A noted idea was to spread around false files. Similar to how software companies distribute blank cd's in local asian piracy markets, after purchasing a few dollars in cd's that are all blank or not working is meant to convince a person that it's not worth trying to buy pirates and a waste of money. This is different on P2P networks. Usually on these networks you are downloading from people that are, technology wise, near you. Meaning that you are rarely downloading something from someone several countries away, usually only this when it's a rarer item. So what happens when you get a dud file, well normally you delete it, and don't share it for other users. (Also why we tend to see 96k mp3's getting the curb while 128+ and other more acceptable copies being more prevalent.) There is a nature to purify our file collections, deleting the unacceptable and keeping the cherished. In short: As time goes on the real version is always the most prevalent, and users will normally dig until they find it, purifying the virtual file base of a p2p network.

Re:Aiding the enemy, huh?

[bwt]

Aiding the enemy, huh?

Only if you believe in security through obscurity.

If these weaknesses exist, then sooner or later the RIAA & MPAA will find them. The RIAA will probably hire some "experts" and pay them big wads of cash for "consulting" to find such weaknesses. I wouldn't expect them to monitor Slashdot for research relevent to the P2P battles -- they are far too arrogant for that. Consider their CSS encryption scheme and misguided attempts to use watermarking, which were derided as buffoonery here. This is a battle that will be won by the side that has the better scientific analysis, and I believe that open discussion is a better scientific analysis paradigm.

I think that ultimately, the weaknesses this author discusses must be addressed through some kind of peer review/rating system. A desireable attribute of a P2P system would be robustness to "attack". The internet has posed tremendously interesting problems in "signal-to-noise" improvement, and making networked systems filter noise better is a very desirable feature with important societal implications. Analysis like this can only spur the drive for solutions. If that drive is stronger on the P2P side than the publisher's side, then P2P will perpetually be ahead.

An open forum might be able to achieve a state of "innovation dominance" over a "proprietary" opponent if a critical mass is achieved such that the opponent's practical capability is maximized only if they spend all of their time trying to "keep up" with innovations available in the open forum.

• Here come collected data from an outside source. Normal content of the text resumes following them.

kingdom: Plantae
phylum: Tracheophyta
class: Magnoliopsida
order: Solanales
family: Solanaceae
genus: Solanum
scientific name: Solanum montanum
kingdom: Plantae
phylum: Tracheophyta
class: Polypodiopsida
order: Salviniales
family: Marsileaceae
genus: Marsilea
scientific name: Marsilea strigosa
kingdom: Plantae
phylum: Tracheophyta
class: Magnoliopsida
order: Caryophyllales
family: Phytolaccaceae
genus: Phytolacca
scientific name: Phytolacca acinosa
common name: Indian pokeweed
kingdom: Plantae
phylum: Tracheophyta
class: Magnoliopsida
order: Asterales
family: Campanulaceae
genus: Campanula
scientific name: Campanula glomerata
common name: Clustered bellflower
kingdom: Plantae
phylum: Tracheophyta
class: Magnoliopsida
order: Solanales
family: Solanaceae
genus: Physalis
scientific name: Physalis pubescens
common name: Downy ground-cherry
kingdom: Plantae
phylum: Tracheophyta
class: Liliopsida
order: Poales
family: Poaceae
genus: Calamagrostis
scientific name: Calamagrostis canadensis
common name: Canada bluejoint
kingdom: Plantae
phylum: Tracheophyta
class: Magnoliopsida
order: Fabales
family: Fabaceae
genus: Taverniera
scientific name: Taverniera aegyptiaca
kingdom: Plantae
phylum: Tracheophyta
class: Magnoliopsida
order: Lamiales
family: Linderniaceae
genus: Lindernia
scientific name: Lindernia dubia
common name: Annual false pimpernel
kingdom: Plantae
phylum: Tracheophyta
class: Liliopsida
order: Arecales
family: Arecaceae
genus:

Knowledge is power, so the more knowledge that enters the fray via an open forum, the closer that forum is to innovation dominance.

Difference between Animals and P2P

[NitroWolf]

While the P2P networks may be similar to flesh and blood animals, the biggest difference is that evolution in P2P networking software occurs on timescales a biological system could not hope to match.

Given a threat to its existance, a P2P network can adapt in a matter of hours at best, weeks or months at worst. To change the behavior, defenses, etc... of a biological animal would take thousands of years at best. The flip side is that new threats are developed almost as fast. But the bottom line is, eventually the signal:noise ratio on a P2P system can be tuned enough to allow a signal to get through, no matter what problems might plague it.

Worst case scenario is that you have a voting system that allows *very* different users to vote on certain file share hosts, the ones with the most votes are generally going to be a valid source of the files... while this will present a higher profile target for the major corporations, if you have 10,000 of these high vote people, it's going to be financially problematic.

Even if you have one or two, (or 50) cases of ballot box stuffing when it comes to high vote hosts, an authorized admin of some sort could flag that particular host as being bogus.

There are many, many spin offs of this concept that would make it next to impossible for any single entity to compromise the P2P network into non-existance. It may be cumbersom, but it would work.